Isaia and I (Fideron) travelled to Wan Chai with the high support group for a session of residential education and sensory baking, whilst Hilary stayed at the Nesbitt Centre. During the residential session, the group was guided in baking a loaf of “chocolate marble bread”. Members were encouraged and assisted to touch, smell and listen to each ingredient, serving as a “sensory experience” for members, to initiate a more expansive understanding as to how they can utilise their senses to identify specific things. They were also challenged with the task of differentiating between pictures of different ingredients as a way for them to learn how to recognize ingredients. It was clear that even within this group, there are large differences in cognitive and ability. In my view, this is a big challenge for planning classes for members as each require highly individualized learning and care.

One member was unable to verbally nor communicate through sign. His method of expression was by “vibrating” his leg through rapid muscle contractions. Intuitively, I would’ve judge this person to be unable to communicate. However it was surprising when instructors asked him yes/no questions, telling him to vibrate his leg as an answer. This makes me wonder to what extent are the apparently uncommunicative, in fact perceptive and communicative, and if their “strange” actions are in fact with intention.

As this is the second day, I have gotten more accustomed to the “random” loud sounds which members make. It is also quite apparent that their behaviour is quite childlike. You can speak to them as if any other, but you must just learn to respond to other responses.
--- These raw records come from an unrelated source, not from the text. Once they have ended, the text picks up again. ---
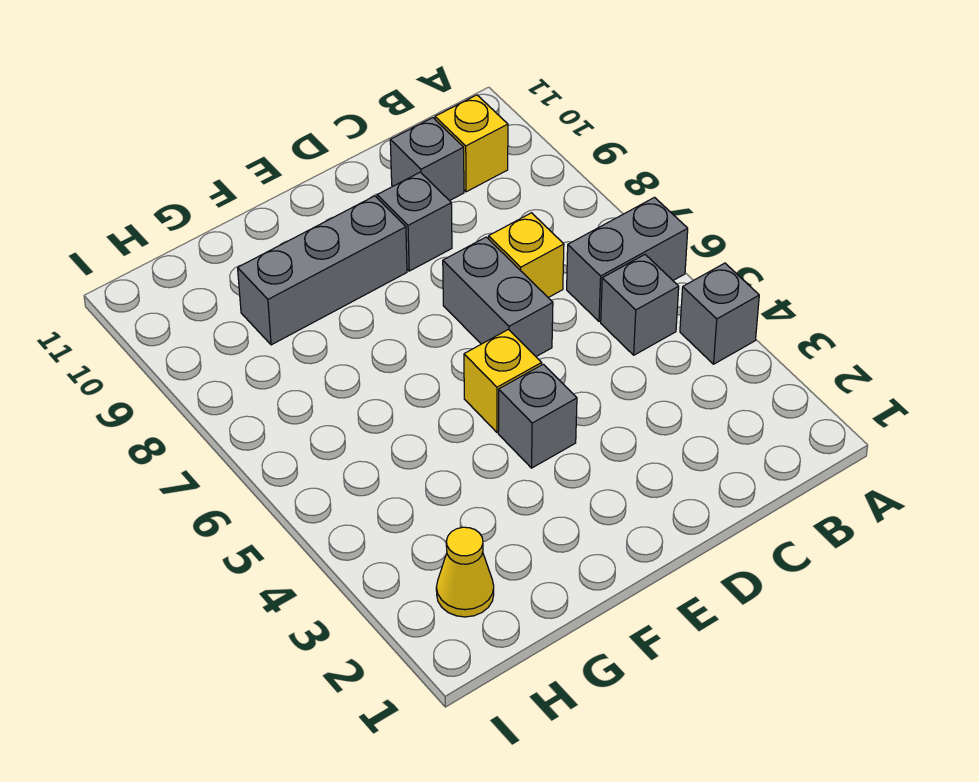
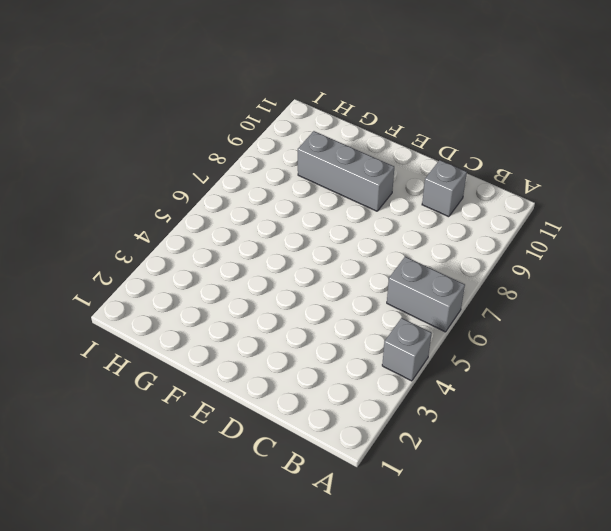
none -> grey 1x1 brick [601,255,679,355]
none -> yellow 1x1 brick [435,95,508,192]
none -> yellow 1x1 brick [489,213,564,298]

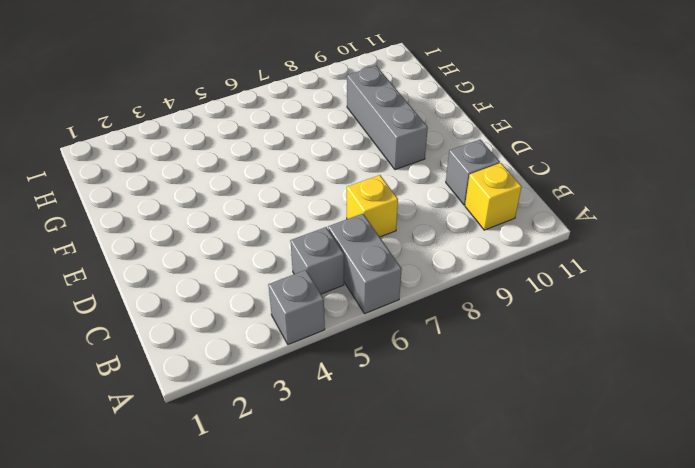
none -> grey 1x2 brick [443,237,553,356]
none -> grey 1x1 brick [377,172,452,271]
none -> grey 1x1 brick [498,364,577,468]

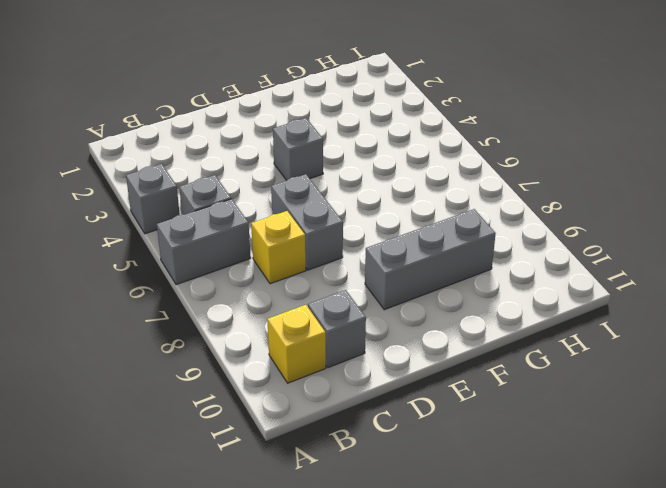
none -> grey 1x1 brick [377,172,452,271]
none -> yellow 1x1 brick [464,329,542,432]
none -> yellow 1x1 cone [436,527,494,617]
In the end, with heavy guidance the group successfully baked the cake. It was quite presentable! The loaf had risen properly, and the cross section showed the intended “marble” pattern of chocolate and butter flavored bread. The challenges posed to the lower support members by basic life activities became more apparent to me through observing this activity. This allows me personally to be more empathetic and to better understand those with learning disabilities. In all, the day was slow paced and enjoyable, a stark contrast to our school days.